- Problem to work on -
Arrange every line of text in the material below as a numbered list, skipping any blank lines and leaving the pictures out.

- Data excerpts -
################
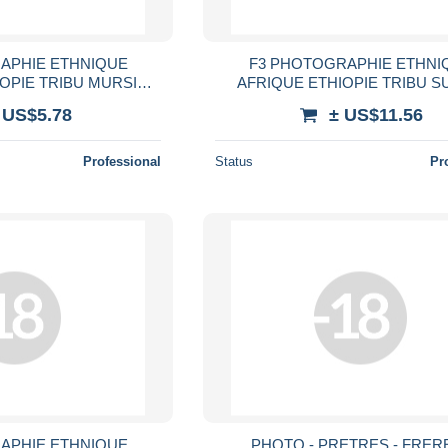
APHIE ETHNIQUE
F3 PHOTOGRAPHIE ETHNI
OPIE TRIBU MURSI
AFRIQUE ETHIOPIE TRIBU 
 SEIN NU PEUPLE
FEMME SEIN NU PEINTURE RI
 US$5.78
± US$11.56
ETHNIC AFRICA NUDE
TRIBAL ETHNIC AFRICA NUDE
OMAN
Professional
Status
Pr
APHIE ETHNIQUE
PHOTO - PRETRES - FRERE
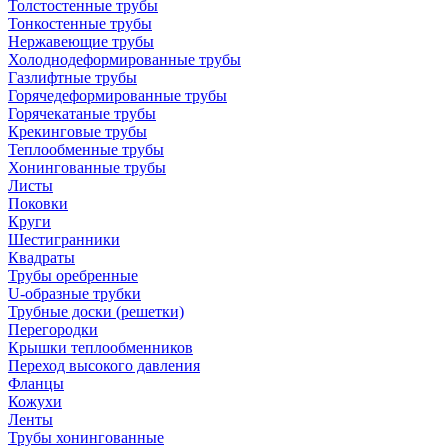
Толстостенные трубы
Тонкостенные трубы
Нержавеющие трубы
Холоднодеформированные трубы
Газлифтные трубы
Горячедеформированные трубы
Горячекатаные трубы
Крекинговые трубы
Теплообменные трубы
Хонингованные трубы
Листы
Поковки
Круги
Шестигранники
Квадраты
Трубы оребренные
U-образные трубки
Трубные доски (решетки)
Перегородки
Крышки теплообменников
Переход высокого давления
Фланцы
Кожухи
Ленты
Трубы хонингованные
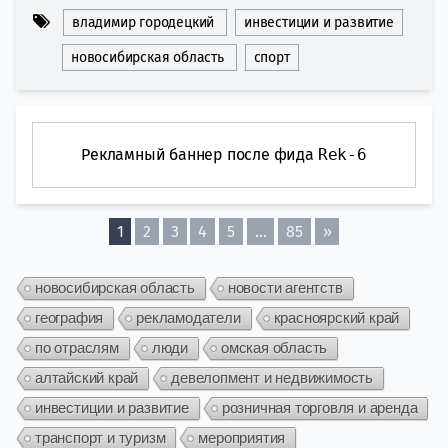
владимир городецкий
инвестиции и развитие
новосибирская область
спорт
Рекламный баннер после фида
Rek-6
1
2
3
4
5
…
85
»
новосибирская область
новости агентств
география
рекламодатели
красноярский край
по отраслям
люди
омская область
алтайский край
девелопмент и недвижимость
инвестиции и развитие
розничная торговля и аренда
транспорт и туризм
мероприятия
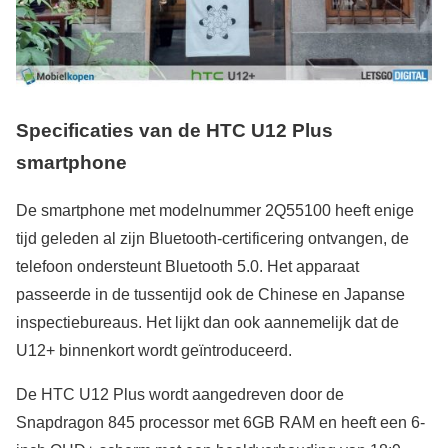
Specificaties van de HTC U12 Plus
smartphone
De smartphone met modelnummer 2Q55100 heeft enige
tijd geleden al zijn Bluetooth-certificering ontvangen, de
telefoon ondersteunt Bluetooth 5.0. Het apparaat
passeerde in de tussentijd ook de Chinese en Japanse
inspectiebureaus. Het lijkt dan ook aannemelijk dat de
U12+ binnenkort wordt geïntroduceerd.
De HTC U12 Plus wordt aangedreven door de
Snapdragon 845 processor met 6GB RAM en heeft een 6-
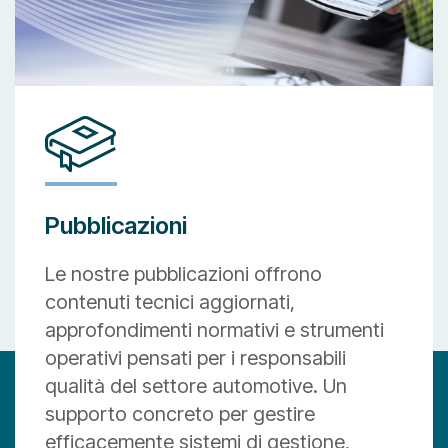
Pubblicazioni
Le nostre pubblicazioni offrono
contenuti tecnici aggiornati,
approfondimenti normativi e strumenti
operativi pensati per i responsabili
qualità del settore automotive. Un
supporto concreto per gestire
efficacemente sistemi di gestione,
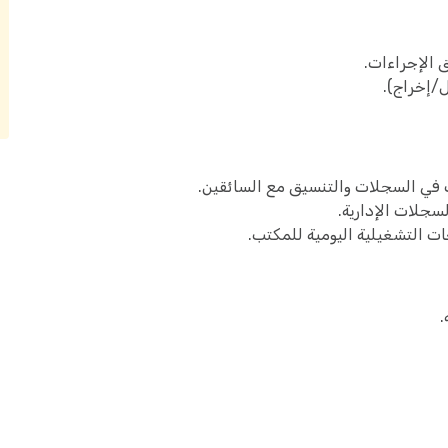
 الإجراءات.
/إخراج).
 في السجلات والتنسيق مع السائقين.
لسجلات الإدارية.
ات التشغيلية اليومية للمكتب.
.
################
- Task output -
1. APHIE ETHNIQUE
2. F3 PHOTOGRAPHIE ETHNI
3. OPIE TRIBU MURSI
4. AFRIQUE ETHIOPIE TRIBU 
5.  SEIN NU PEUPLE
6. FEMME SEIN NU PEINTURE RI
7.  US$5.78
8. ± US$11.56
9. ETHNIC AFRICA NUDE
10. TRIBAL ETHNIC AFRICA NUDE
11. OMAN
12. Professional
13. Status
14. Pr
15. APHIE ETHNIQUE
16. PHOTO - PRETRES - FRERE
17. Толстостенные трубы
18. Тонкостенные трубы
19. Нержавеющие трубы
20. Холоднодеформированные трубы
21. Газлифтные трубы
22. Горячедеформированные трубы
23. Горячекатаные трубы
24. Крекинговые трубы
25. Теплообменные трубы
26. Хонингованные трубы
27. Листы
28. Поковки
29. Круги
30. Шестигранники
31. Квадраты
32. Трубы оребренные
33. U-образные трубки
34. Трубные доски (решетки)
35. Перегородки
36. Крышки теплообменников
37. Переход высокого давления
38. Фланцы
39. Кожухи
40. Ленты
41. Трубы хонингованные
42. владимир городецкий
43. инвестиции и развитие
44. новосибирская область
45. спорт
46. Рекламный баннер после фида
47. Rek-6
48. 1
49. 2
50. 3
51. 4
52. 5
53. …
54. 85
55. »
56. новосибирская область
57. новости агентств
58. география
59. рекламодатели
60. красноярский край
61. по отраслям
62. люди
63. омская область
64. алтайский край
65. девелопмент и недвижимость
66. инвестиции и развитие
67. розничная торговля и аренда
68. транспорт и туризм
69. мероприятия
70. Specificaties van de HTC U12 Plus
71. smartphone
72. De smartphone met modelnummer 2Q55100 heeft enige
73. tijd geleden al zijn Bluetooth-certificering ontvangen, de
74. telefoon ondersteunt Bluetooth 5.0. Het apparaat
75. passeerde in de tussentijd ook de Chinese en Japanse
76. inspectiebureaus. Het lijkt dan ook aannemelijk dat de
77. U12+ binnenkort wordt geïntroduceerd.
78. De HTC U12 Plus wordt aangedreven door de
79. Snapdragon 845 processor met 6GB RAM en heeft een 6-
80. Pubblicazioni
81. Le nostre pubblicazioni offrono
82. contenuti tecnici aggiornati,
83. approfondimenti normativi e strumenti
84. operativi pensati per i responsabili
85. qualità del settore automotive. Un
86. supporto concreto per gestire
87. efficacemente sistemi di gestione,
88.  الإجراءات.
89. /إخراج).
90.  في السجلات والتنسيق مع السائقين.
91. لسجلات الإدارية.
92. ات التشغيلية اليومية للمكتب.
93. .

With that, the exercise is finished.